Indícios de perseguição
Indícios de perseguição
Da segunda semana letiva em
diante, praticamente todos os dias, um fiscal da secretaria visitou minha
escola.
Além das
sindicâncias, após minha chapa vencer a eleição para o cargo de diretor, a
secretaria tentou impugná-la, alegando que os outros dois integrantes
praticavam nepotismo por terem um grau de parentesco. Mas a Secretária de
Educação havia homologado a candidatura, e só encontrou problema depois que
vencemos a eleição.
No início
deste ano, tentaram fechar cinco turmas na nossa escola, mesmo com uma evasão
baixíssima, e ignorando todos os novos estudantes. Denunciei os cortes de vagas
e a dificuldade de se fazer a matrícula, e o jornal RJ2 fez uma reportagem sobre o assunto. Quando se começa a incomodar, surgem reprimendas.

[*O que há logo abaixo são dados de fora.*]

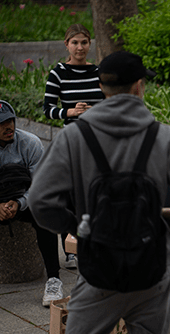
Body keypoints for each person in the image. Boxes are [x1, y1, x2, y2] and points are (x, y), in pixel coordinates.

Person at [28, 51, 170, 334]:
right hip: (151, 269)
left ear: (101, 87)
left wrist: (76, 226)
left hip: (99, 270)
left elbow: (38, 200)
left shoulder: (74, 136)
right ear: (139, 85)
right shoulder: (163, 136)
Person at [42, 23, 105, 268]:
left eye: (84, 42)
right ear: (66, 44)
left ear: (90, 44)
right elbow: (47, 110)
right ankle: (70, 250)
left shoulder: (99, 72)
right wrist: (70, 110)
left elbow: (111, 105)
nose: (80, 47)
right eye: (75, 42)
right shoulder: (57, 73)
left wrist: (94, 111)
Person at [0, 100, 63, 307]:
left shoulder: (31, 143)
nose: (7, 127)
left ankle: (54, 279)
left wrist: (18, 203)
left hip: (25, 200)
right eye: (1, 124)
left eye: (10, 121)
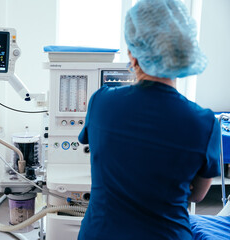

Da segunda semana letiva em diante, praticamente todos os dias, um fiscal da
secretaria visitou minha escola para ver o que estava acontecendo, verificar se
as aulas estavam ocorrendo, procurar algum problema de merenda, ver se havia
alguma irregularidade.
Esse
processo de exoneração por abandono de cargo prova ainda mais a perseguição que
venho sofrendo. Eu fui investigado pelo assassino da Marielle. Tive que sair do
estado por segurança. Hoje estou sem salário.
Estou numa situação difícil
financeiramente, emocionalmente e funcionalmente
Preciso do auxílio de amigos,
desenvolvi depressão, e o governo não tem nenhuma sensibilidade com a situação.
Além de
tudo, eu ainda tenho que respeitar o protocolo de segurança. É assustador
quando você descobre que seus momentos de vida, até os mais triviais, estão na
mão de uma organização criminosa. Isso é muito violento.
Eu tentei
durante esses anos todos me desvencilhar e achar que o episódio com o clã
Bolsonaro tinha sido um detalhe da vida. Em 2017, apesar de alguns ataques, não
fiquei com tanto medo. Eram ataques pontuais de pessoas na rua, que acreditaram
na mentira. Registramos as ameaças na Comissão de Direitos Humanos com o
deputado Marcelo Freixo e voltei a trabalhar, porque definiram que não tinha
nenhum risco maior à época. Apesar de ser difícil ver a sua biografia e a sua
trajetória profissional caluniadas, dilaceradas por uma mentira que foi
inventada, naquela época a vida seguiu.
Profº Pedro Mara em ato em
solidariedade diretora de Petrópolis, perseguida pelo deputado federal Daniel
Silveira (foto arquivo pessoal)
Hoje, não
dá para dizer que foi um detalhe. Quando as pessoas me encontravam e diziam
“você é aquele que teve um problema com Bolsonaro”, eu explicava que o episódio
era apenas uma parte do processo. Minha militância nunca tinha sido definida
por esse episódio. Hoje, não. Hoje é diferente, porque toda minha vida mudou
por causa disso.
Esse
processo me levou a ter medo
O governo, que a gente espera que nos proteja,
que nos ampare, que nos dê segurança, de repente, ignora todos os fatos que são
de conhecimento do Brasil inteiro, e abre um processo que pode me levar à
exoneração. A Sepe-RJ, a OAB, e os responsáveis pelo meu protocolo de segurança
chegaram a enviar uma notificação a ONU explicando a
situação e pedindo a suspensão dos processos.
Eu
gostaria de ver uma atitude do governador do estado do Rio para tentar barrar
esse processo. Eu gostaria que o secretário de educação demonstrasse que
compreende seus servidores, que os protege em vez de os perseguir.